Salah satu terdakwa dalam kasus tersebut, Ayaz Saiyed, menjadi pemberi persetujuan dan pernyataannya sangat penting dalam membuktikan kejahatan terhadap terdakwa lainnya.

Untuk tujuan perwakilan

AHMEDABAD: Tiga terpidana mati dalam kasus ledakan bom berantai di Ahmedabad tahun 2008 menuduh bahwa seorang terdakwa yang kemudian menjadi pemberi persetujuan dijebloskan ke dalam penjara karena rasa cemburu, dendam dan perbedaan pendapat mengenai sekte agama mereka.

Salah satu terdakwa dalam kasus tersebut, Ayaz Saiyed, menjadi pemberi persetujuan dan pernyataannya sangat penting dalam membuktikan kejahatan terhadap terdakwa lainnya.

Pengadilan khusus pada hari Jumat menjatuhkan hukuman mati terhadap 38 anggota kelompok teror Mujahidin India (IM) dalam serangkaian ledakan di Ahmedabad tahun 2008 yang menewaskan 56 orang dan melukai lebih dari 200 orang.

Pengadilan juga memberikan hukuman seumur hidup kepada 11 terpidana IM lainnya dalam kasus tersebut.

Narapidana Shamsuddin Sahabuddin Sheikh, yang termasuk di antara mereka yang dijatuhi hukuman mati, mengatakan kepada pengadilan bahwa dia dan Ayaz Saiyed berbagi sel yang sama di kantor cabang kejahatan dan barak yang sama di penjara Sabarmati di sini.

Dalam pernyataannya, sebagaimana disebutkan dalam salinan putusan pengadilan yang tersedia pada hari Sabtu, Sheikh mengatakan keduanya bertemu di penjara dan berbagi latar belakang keluarga dan pendidikan satu sama lain.

Saiyed mencatat “perintah Sheikh atas bahasa Inggris dan bahasa Arab Karaniknya”.

Menurut Syekh, dia mengalahkannya (yang memberi persetujuan) di segala bidang, baik olahraga maupun kompetisi akademis, sehingga menambah kecemburuannya terhadap saya.

Syekh mengatakan keduanya berasal dari aliran Islam yang berbeda.

Saiyed adalah seorang Sunni-Barelvi, yang percaya pada Fateha dan Dargah, sedangkan Syekh adalah Sunni-non-Barelvi, yang tidak percaya pada mereka, kata terpidana dalam pernyataannya dalam bahasa Inggris.

“Perbedaan ini semakin meningkatkan kebencian dan permusuhannya (Saiyed) terhadap saya,” klaim Sheikh.

“Dia (yang memberi persetujuan) melampiaskan kebencian, permusuhan, dan kecemburuannya yang sudah lama ada kepada saya melalui pernyataannya yang salah dan berlebihan…,” kata terpidana.

Terpidana hukuman mati lainnya, Mohammad Iqbal Kagzi, juga mengatakan bahwa pernyataan Saiyed terhadap dirinya sepenuhnya “salah dan salah”.

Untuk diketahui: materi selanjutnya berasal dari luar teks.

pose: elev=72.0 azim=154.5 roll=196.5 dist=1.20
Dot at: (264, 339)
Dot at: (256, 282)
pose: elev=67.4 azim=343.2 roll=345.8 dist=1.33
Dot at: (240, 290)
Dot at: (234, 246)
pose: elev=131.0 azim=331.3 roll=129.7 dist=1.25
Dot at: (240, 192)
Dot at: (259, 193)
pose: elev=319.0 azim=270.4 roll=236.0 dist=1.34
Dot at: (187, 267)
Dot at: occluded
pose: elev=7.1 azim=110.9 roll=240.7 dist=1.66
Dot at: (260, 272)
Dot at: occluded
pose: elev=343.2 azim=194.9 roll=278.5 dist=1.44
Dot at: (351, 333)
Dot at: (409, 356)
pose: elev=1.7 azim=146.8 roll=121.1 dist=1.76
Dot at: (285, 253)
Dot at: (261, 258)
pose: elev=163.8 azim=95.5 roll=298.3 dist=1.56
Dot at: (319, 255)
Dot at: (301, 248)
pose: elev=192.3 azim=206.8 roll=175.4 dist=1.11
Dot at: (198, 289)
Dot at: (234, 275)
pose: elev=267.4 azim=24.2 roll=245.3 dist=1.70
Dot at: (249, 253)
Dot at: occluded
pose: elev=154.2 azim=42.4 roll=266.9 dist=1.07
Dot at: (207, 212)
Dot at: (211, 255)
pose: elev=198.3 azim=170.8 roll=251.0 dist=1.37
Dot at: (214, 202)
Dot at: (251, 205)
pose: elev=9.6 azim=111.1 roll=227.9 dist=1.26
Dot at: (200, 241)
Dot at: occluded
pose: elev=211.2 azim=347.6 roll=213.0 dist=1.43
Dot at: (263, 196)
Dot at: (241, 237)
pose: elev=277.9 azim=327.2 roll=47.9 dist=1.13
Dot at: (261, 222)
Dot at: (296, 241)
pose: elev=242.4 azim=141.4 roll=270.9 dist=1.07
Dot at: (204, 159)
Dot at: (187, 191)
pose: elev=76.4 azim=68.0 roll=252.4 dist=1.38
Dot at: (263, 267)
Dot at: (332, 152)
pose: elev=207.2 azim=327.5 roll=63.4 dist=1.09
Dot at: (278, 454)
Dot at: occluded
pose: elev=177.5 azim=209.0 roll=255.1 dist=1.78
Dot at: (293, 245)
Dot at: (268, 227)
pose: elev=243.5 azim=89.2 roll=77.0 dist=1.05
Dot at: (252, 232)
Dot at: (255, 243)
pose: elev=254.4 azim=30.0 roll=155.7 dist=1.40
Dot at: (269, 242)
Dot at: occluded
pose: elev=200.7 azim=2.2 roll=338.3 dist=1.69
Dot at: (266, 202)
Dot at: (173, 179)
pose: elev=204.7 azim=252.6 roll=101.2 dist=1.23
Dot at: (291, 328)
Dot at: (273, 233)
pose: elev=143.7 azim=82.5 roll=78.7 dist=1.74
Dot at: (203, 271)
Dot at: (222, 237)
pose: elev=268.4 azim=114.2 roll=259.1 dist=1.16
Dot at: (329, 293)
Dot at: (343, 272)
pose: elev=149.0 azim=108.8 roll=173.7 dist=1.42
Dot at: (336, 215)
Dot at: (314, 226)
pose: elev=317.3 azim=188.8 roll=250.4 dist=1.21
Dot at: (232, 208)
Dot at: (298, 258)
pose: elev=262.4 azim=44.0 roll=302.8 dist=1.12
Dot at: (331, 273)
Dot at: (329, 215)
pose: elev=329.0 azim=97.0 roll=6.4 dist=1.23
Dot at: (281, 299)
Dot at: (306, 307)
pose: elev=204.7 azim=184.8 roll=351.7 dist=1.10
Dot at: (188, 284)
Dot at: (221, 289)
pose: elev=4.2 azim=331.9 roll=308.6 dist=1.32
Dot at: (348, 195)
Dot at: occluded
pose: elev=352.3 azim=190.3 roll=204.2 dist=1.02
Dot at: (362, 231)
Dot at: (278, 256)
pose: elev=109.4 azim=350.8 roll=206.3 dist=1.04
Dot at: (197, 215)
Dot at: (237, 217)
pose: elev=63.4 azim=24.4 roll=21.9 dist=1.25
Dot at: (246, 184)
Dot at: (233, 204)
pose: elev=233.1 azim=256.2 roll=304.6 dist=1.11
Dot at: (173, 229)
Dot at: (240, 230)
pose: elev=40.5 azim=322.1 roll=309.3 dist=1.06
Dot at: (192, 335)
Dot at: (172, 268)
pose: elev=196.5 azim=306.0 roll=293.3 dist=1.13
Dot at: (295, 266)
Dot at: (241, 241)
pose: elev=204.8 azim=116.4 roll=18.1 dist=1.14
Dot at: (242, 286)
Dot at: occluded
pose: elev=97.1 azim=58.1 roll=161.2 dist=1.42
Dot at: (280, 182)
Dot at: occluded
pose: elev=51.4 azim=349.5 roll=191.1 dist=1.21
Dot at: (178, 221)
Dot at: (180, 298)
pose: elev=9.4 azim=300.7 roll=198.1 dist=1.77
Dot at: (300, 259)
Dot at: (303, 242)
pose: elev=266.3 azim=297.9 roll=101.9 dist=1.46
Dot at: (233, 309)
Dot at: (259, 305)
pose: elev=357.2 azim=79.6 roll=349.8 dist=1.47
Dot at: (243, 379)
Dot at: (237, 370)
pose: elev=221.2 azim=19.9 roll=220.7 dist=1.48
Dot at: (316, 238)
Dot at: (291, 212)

“Hal yang paling penting adalah dia mempunyai dendam terhadap saya selama 10 tahun dalam tahanan yudisial kami. Dia menerima bahwa dia tidak akan pernah dibebaskan dari penjara, jadi dia menjadi pemberi persetujuan dan hal-hal yang benar-benar palsu dan palsu disuruh dibebaskan sedini mungkin. ,” klaim terpidana.

Dia mengatakan Saiyed mencoba membawa televisi ke barak ketika Kagzi sedang mempersiapkan ujian yang dilakukan oleh Universitas Terbuka Nasional Indira Gandhi (IGNOU).

Ketika Kagzi memintanya untuk tidak melakukan hal tersebut, Saiyed menjadi marah dan kasar, kata terpidana tersebut.

Dia mengatakan bahwa sejak otoritas penjara memutuskan untuk tidak membawa TV karena alasan keamanan, Saiyed menaruh dendam padanya dan menerima bahwa televisi tidak diperbolehkan masuk barak mereka karena Kagzi.

“Saya sangat yakin bahwa dia melakukan pemecatan terhadap saya karena permusuhan dan dendamnya,” lanjutnya.

Terpidana hukuman mati lainnya, Quayyamuddin Kapadia, menuduh Saiyed menjadi lebih setuju karena ancaman dan bujukan yang diterima oleh pejabat cabang kriminal.

Dalam keterangannya, Kapadia mengatakan dirinya sempat melakukan pembicaraan dengan Saiyed sebelum menjadi pemberi persetujuan, yang rinciannya diajukan Kapadia ke pengadilan.

Isi pengajuan tersebut tidak tersedia dalam perintah pengadilan.